**What the exercise asks**
Swap "faculty" for "staff" everywhere in the records below, and write out their text again with nothing else changed. Leave the pictures out.

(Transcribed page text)
────────────────────

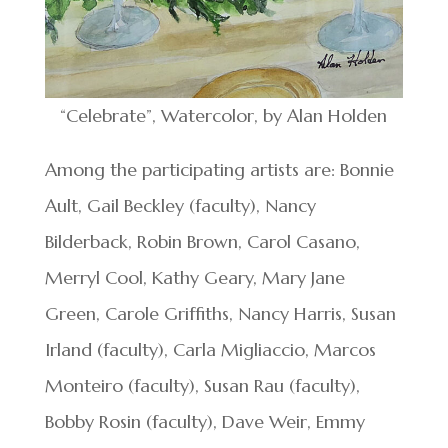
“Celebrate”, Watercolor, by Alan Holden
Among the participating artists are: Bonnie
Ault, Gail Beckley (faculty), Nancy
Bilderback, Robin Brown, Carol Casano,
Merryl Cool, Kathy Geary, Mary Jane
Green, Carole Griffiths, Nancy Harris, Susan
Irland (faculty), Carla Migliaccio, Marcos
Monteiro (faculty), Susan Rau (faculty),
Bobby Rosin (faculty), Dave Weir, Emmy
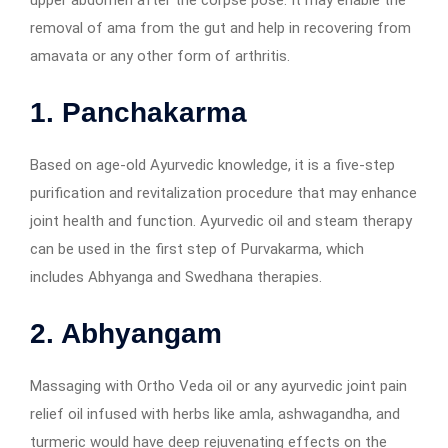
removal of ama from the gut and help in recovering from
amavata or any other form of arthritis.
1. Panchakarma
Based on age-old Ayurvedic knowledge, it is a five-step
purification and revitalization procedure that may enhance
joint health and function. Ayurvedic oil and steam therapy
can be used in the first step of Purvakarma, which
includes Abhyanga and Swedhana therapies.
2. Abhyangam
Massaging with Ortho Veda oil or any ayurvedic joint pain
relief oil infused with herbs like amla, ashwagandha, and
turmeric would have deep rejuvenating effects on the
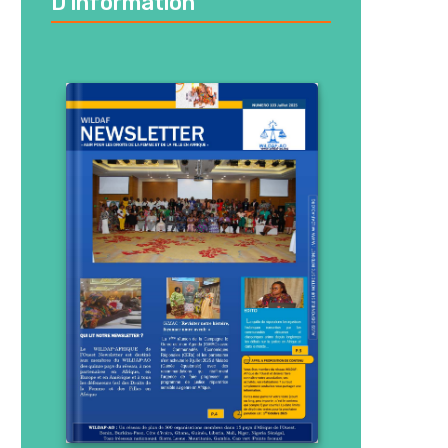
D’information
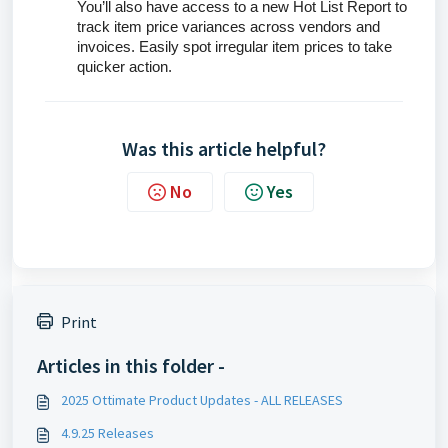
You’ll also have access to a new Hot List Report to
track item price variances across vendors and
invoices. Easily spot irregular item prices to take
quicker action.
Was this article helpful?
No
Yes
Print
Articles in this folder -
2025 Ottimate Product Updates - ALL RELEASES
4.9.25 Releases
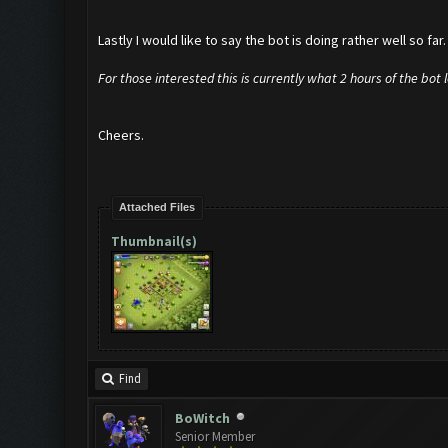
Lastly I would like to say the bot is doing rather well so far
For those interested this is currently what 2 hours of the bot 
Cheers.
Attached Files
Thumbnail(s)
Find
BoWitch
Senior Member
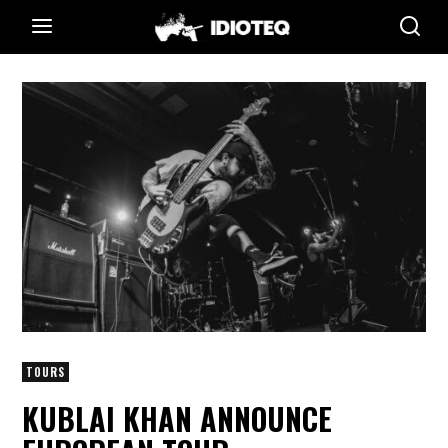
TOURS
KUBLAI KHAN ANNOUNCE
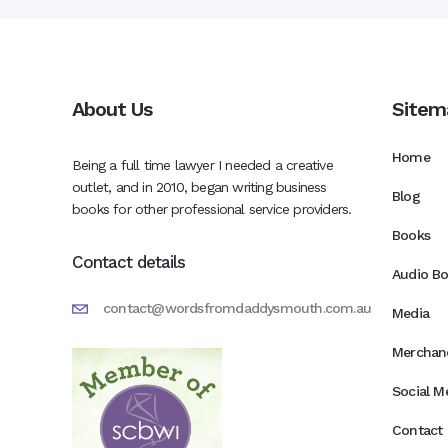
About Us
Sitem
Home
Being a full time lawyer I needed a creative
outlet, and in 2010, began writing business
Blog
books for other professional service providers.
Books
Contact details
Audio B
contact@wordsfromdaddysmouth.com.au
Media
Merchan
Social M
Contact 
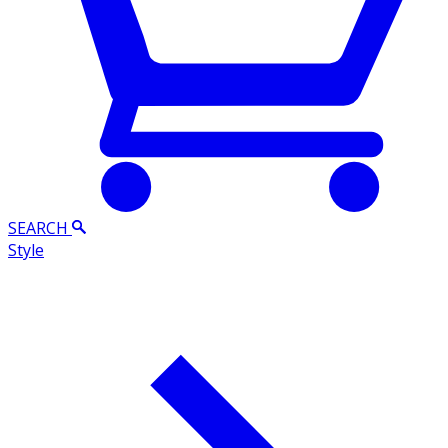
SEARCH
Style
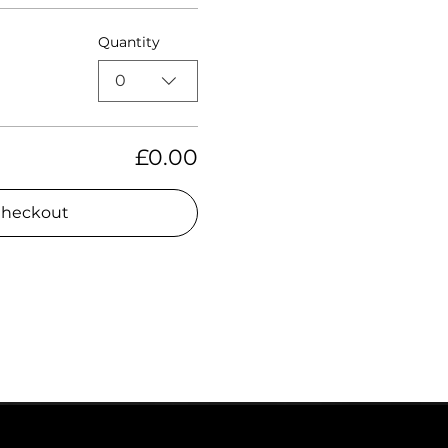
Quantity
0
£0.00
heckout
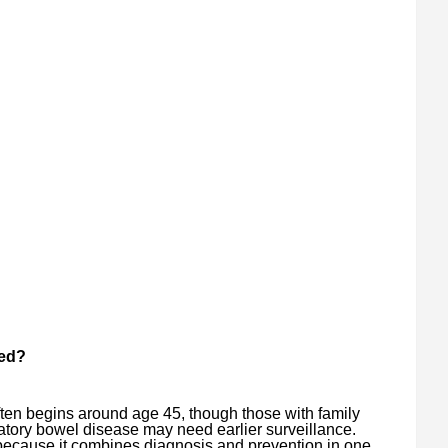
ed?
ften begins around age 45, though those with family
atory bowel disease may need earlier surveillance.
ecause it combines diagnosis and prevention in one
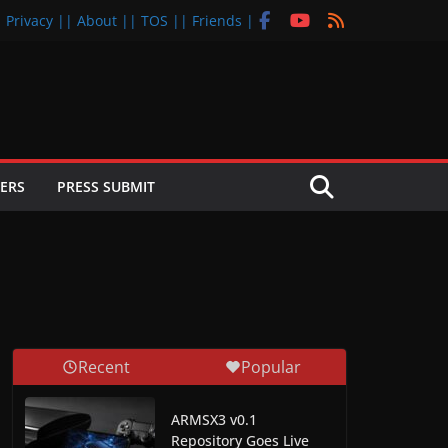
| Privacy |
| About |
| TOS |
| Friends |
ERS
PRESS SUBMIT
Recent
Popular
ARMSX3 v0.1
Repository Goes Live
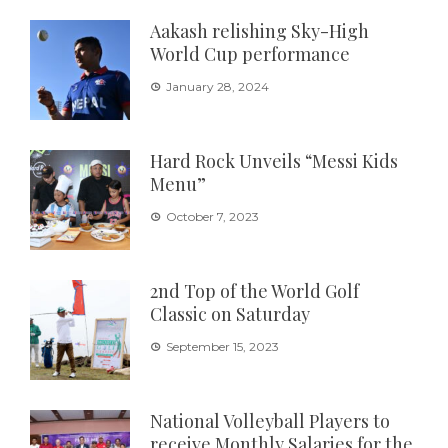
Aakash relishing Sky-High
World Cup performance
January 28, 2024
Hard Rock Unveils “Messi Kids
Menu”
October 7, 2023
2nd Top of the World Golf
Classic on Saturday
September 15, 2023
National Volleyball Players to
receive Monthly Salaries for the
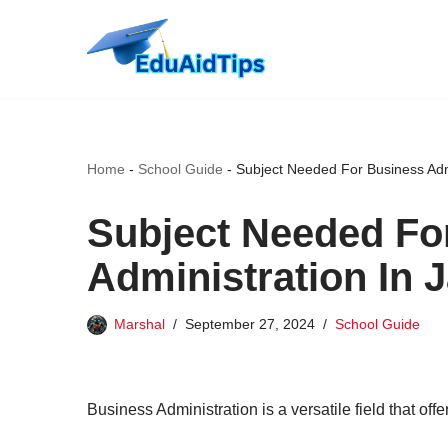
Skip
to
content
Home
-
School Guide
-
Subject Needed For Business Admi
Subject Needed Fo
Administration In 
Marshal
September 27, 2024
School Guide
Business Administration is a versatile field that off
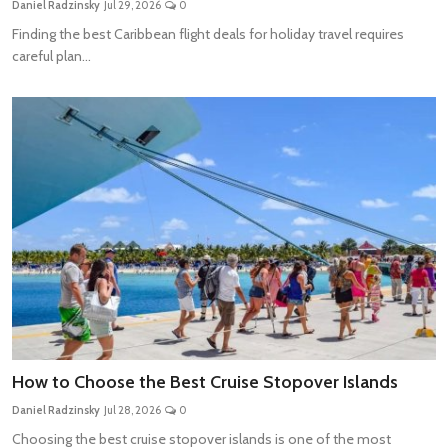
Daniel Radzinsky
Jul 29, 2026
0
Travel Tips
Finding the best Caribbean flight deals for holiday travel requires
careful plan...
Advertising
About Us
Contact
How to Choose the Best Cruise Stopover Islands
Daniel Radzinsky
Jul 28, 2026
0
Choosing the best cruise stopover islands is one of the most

────────────────────

**Solved problem**
“Celebrate”, Watercolor, by Alan Holden
Among the participating artists are: Bonnie
Ault, Gail Beckley (staff), Nancy
Bilderback, Robin Brown, Carol Casano,
Merryl Cool, Kathy Geary, Mary Jane
Green, Carole Griffiths, Nancy Harris, Susan
Irland (staff), Carla Migliaccio, Marcos
Monteiro (staff), Susan Rau (staff),
Bobby Rosin (staff), Dave Weir, Emmy
removal of ama from the gut and help in recovering from
amavata or any other form of arthritis.
1. Panchakarma
Based on age-old Ayurvedic knowledge, it is a five-step
purification and revitalization procedure that may enhance
joint health and function. Ayurvedic oil and steam therapy
can be used in the first step of Purvakarma, which
includes Abhyanga and Swedhana therapies.
2. Abhyangam
Massaging with Ortho Veda oil or any ayurvedic joint pain
relief oil infused with herbs like amla, ashwagandha, and
turmeric would have deep rejuvenating effects on the
D’information
You’ll also have access to a new Hot List Report to
track item price variances across vendors and
invoices. Easily spot irregular item prices to take
quicker action.
Was this article helpful?
No
Yes
Print
Articles in this folder -
2025 Ottimate Product Updates - ALL RELEASES
4.9.25 Releases
Lastly I would like to say the bot is doing rather well so far
For those interested this is currently what 2 hours of the bot 
Cheers.
Attached Files
Thumbnail(s)
Find
BoWitch
Senior Member
TOURS
KUBLAI KHAN ANNOUNCE
About Us
Sitem
Home
Being a full time lawyer I needed a creative
outlet, and in 2010, began writing business
Blog
books for other professional service providers.
Books
Contact details
Audio B
contact@wordsfromdaddysmouth.com.au
Media
Merchan
Social M
Contact 
SEARCH
Style
Quantity
0
£0.00
heckout
ed?
ften begins around age 45, though those with family
atory bowel disease may need earlier surveillance.
ecause it combines diagnosis and prevention in one
| Privacy |
| About |
| TOS |
| Friends |
ERS
PRESS SUBMIT
Recent
Popular
ARMSX3 v0.1
Repository Goes Live
Aakash relishing Sky-High
World Cup performance
January 28, 2024
Hard Rock Unveils “Messi Kids
Menu”
October 7, 2023
2nd Top of the World Golf
Classic on Saturday
September 15, 2023
National Volleyball Players to
receive Monthly Salaries for the
Skip
to
content
Home
-
School Guide
-
Subject Needed For Business Admi
Subject Needed Fo
Administration In 
Marshal
September 27, 2024
School Guide
Business Administration is a versatile field that off
Daniel Radzinsky
Jul 29, 2026
0
Travel Tips
Finding the best Caribbean flight deals for holiday travel requires
careful plan...
Advertising
About Us
Contact
How to Choose the Best Cruise Stopover Islands
Daniel Radzinsky
Jul 28, 2026
0
Choosing the best cruise stopover islands is one of the most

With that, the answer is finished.